=== TEXTAUSZUG ===

Israelische Soldaten sollen in Gaza Palästinenser als „menschliche Schutzschilde“ eingesetzt haben. Armeechef Halevi sei offenbar informiert gewesen.

Israelische Soldaten durchsuchen einen Tunnel im nördlichen Gazastreifen, der von Hamas-Kämpfern genutzt worden sein soll Foto: Ariel Schalit/ap

JERUSALEM taz | Israelische Truppen sollen laut einem Medienbericht im Gazastreifen palästinensische Gefangene gezwungen haben, Tunnel und Gebäude auf Sprengfallen und Hinterhalte zu prüfen. Wie die israelische Zeitung Haaretz und die Menschenrechtsorganisation Breaking the Silence unter Berufung auf Soldaten und Reservisten berichten, sei dieses Mittel in den vergangenen Monaten verbreitet eingesetzt worden. Auch hochrangigen Militärs, unter ihnen Armeechef Herzi Halevi, sei die Praxis demnach bekannt gewesen. Die Armee äußerte sich bis Redaktionsschluss nicht zu den Vorwürfen.

===

◆ DEINE AUFGABE
Schreib den Bericht oben über palästinensische Gefangene als „menschliche Schutzschilde“ im Gazastreifen weiter, und zwar direkt nach seinem letzten Satz.

=== AUSGELESENE DATEN ===

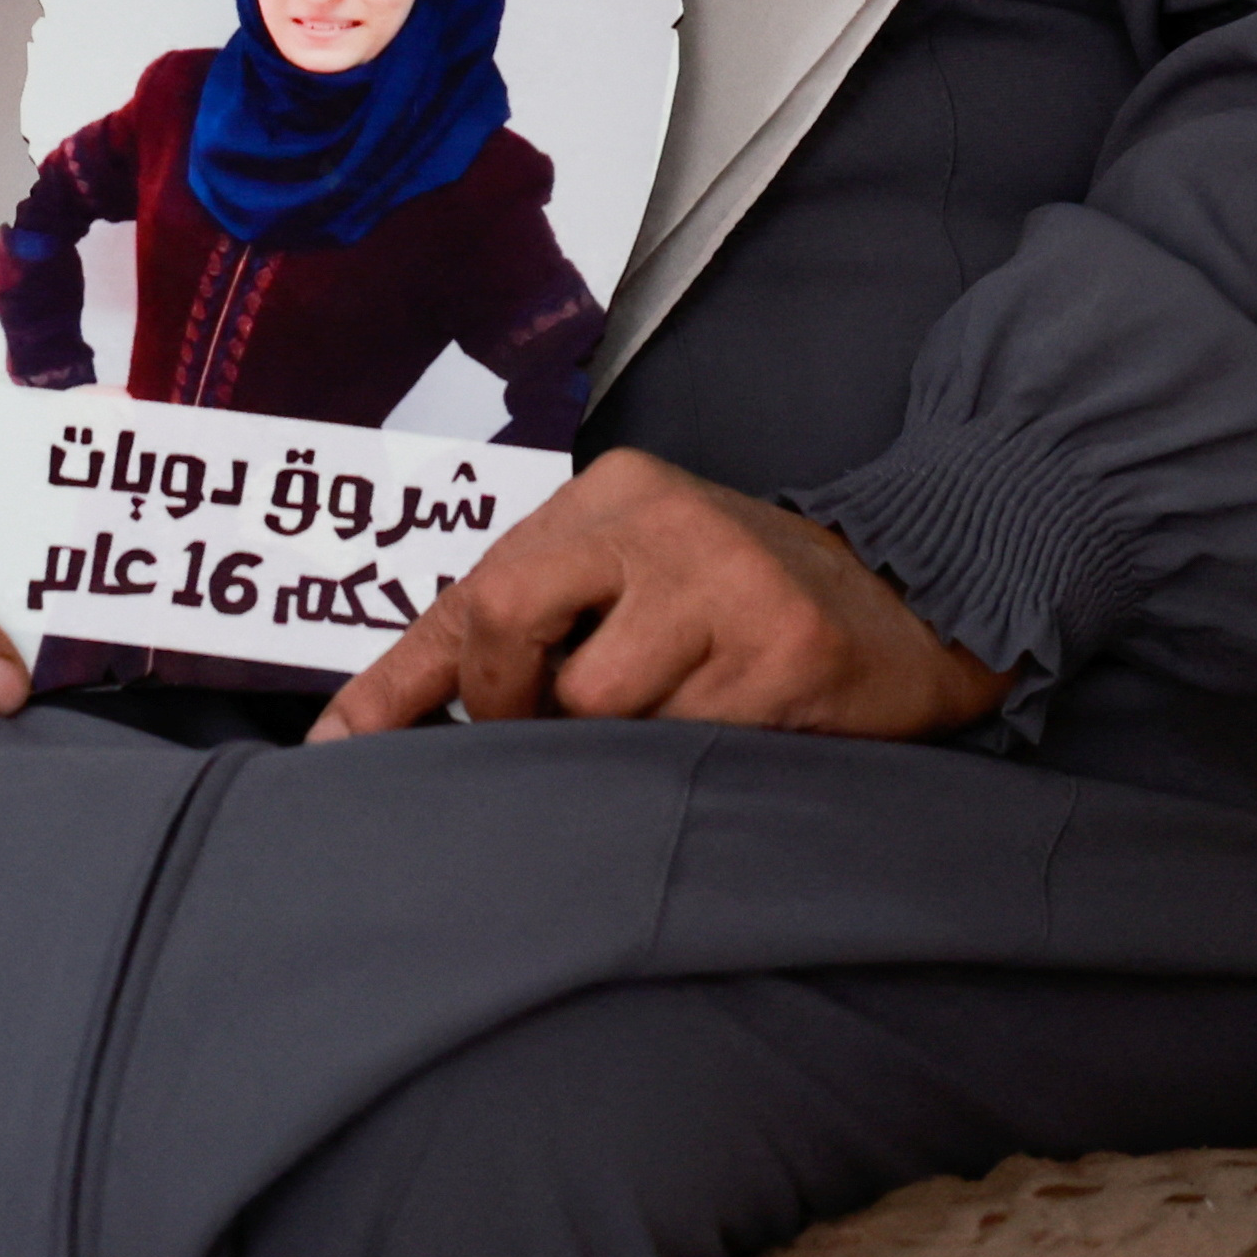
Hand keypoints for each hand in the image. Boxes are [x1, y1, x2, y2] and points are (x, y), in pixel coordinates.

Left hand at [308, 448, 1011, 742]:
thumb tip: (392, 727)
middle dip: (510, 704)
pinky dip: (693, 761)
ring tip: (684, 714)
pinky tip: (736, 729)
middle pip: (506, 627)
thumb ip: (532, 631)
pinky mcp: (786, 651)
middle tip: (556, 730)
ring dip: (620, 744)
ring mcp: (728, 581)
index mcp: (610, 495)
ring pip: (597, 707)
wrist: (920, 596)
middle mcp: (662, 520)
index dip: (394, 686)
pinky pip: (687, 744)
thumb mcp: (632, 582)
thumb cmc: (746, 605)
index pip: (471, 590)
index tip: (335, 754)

===
=== AUSGELESENE DATEN ===

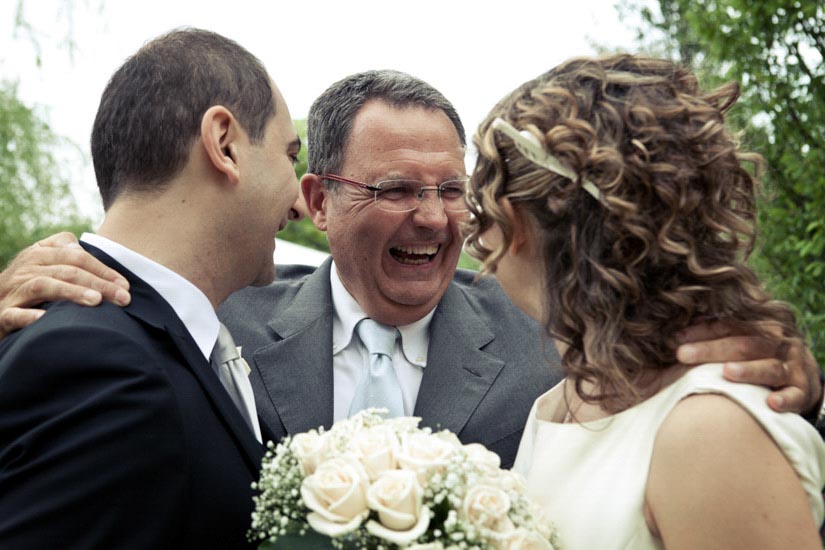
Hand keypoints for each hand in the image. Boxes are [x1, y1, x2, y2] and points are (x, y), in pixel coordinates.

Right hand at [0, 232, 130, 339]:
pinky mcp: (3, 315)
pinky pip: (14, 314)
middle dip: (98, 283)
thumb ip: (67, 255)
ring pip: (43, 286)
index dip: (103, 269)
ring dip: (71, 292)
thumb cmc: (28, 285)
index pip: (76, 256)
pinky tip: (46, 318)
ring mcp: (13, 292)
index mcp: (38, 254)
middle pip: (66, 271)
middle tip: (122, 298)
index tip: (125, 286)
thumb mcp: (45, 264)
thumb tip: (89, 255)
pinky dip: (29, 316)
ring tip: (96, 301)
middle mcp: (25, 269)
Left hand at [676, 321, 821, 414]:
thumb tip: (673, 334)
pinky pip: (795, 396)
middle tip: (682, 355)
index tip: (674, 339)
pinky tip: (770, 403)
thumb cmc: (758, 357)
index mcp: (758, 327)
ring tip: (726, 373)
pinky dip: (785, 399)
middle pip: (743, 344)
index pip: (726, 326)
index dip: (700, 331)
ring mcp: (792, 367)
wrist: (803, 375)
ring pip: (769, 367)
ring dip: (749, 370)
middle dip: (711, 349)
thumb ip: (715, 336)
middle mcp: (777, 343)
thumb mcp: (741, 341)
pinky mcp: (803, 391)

===

◆ ANTWORT ZUR AUFGABE
In einem Fall soll der Einheit eines mehrere Monate in Gaza eingesetzten Soldaten ein Palästinenser zugeteilt worden sein. Der Mann trug dem Haaretz-Bericht zufolge eine Uniform der israelischen Armee sowie Turnschuhe. Als die Einheit einen Tunnel untersuchen musste, sei der Gefangene mit hinter dem Rücken gefesselten Händen und mit einer Kamera versehen hineingeschickt worden.

Der Zeitung lägen mehrere Berichte von verschiedenen Orten in Gaza vor, die sich in ihrem Ablauf stark ähneln. In den meisten Fällen waren die eingesetzten Palästinenser demnach erwachsene Männer gewesen. Soldaten hätten aber auch über derartige Einsätze mit alten Männern oder Minderjährigen berichtet.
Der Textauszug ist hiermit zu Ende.